INPUT DATA section start

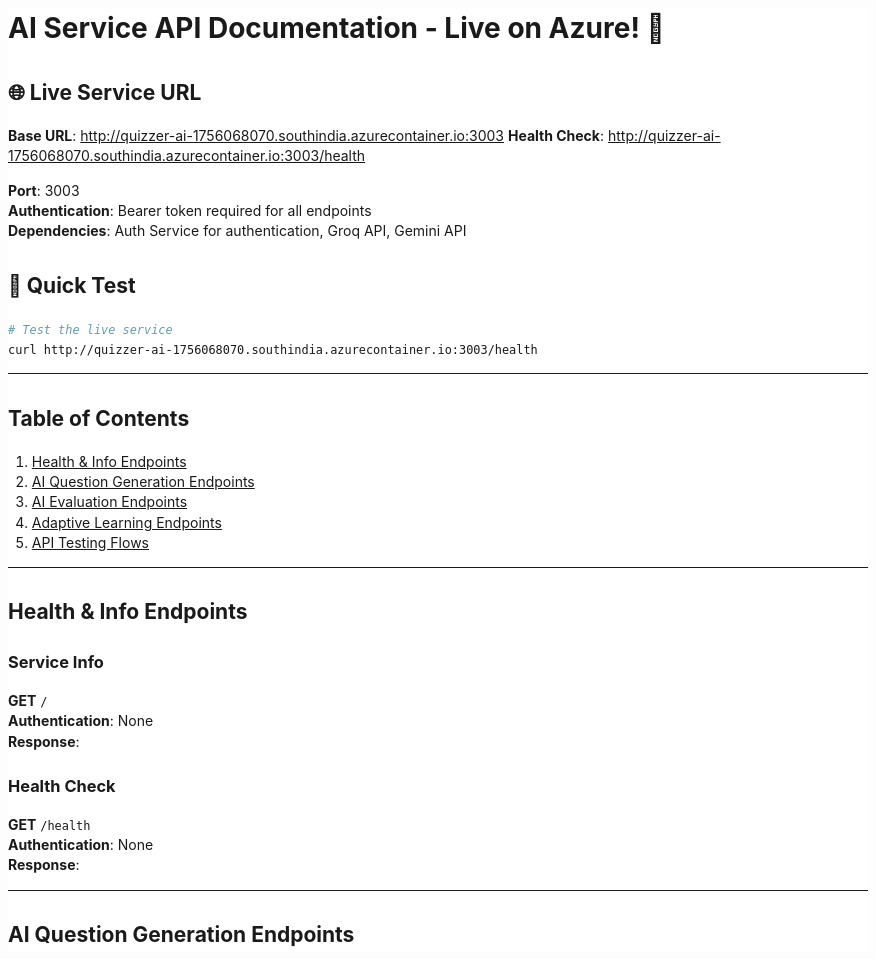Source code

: # AI Service API Documentation - Live on Azure! 🚀

## 🌐 Live Service URL
**Base URL**: http://quizzer-ai-1756068070.southindia.azurecontainer.io:3003
**Health Check**: http://quizzer-ai-1756068070.southindia.azurecontainer.io:3003/health

**Port**: 3003  
**Authentication**: Bearer token required for all endpoints  
**Dependencies**: Auth Service for authentication, Groq API, Gemini API

## 🧪 Quick Test
```bash
# Test the live service
curl http://quizzer-ai-1756068070.southindia.azurecontainer.io:3003/health
```

---

## Table of Contents
1. [Health & Info Endpoints](#health--info-endpoints)
2. [AI Question Generation Endpoints](#ai-question-generation-endpoints)
3. [AI Evaluation Endpoints](#ai-evaluation-endpoints)
4. [Adaptive Learning Endpoints](#adaptive-learning-endpoints)
5. [API Testing Flows](#api-testing-flows)

---

## Health & Info Endpoints

### Service Info
**GET** `/`  
**Authentication**: None  
**Response**:
```json

```

### Health Check
**GET** `/health`  
**Authentication**: None  
**Response**:
```json

```

---

## AI Question Generation Endpoints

INPUT DATA section end

- **EXERCISE PROMPT**
Scan the material above for lines holding "Generation" and copy each of them.

- **EXPECTED ANSWER**
2. [AI Question Generation Endpoints](#ai-question-generation-endpoints)
## AI Question Generation Endpoints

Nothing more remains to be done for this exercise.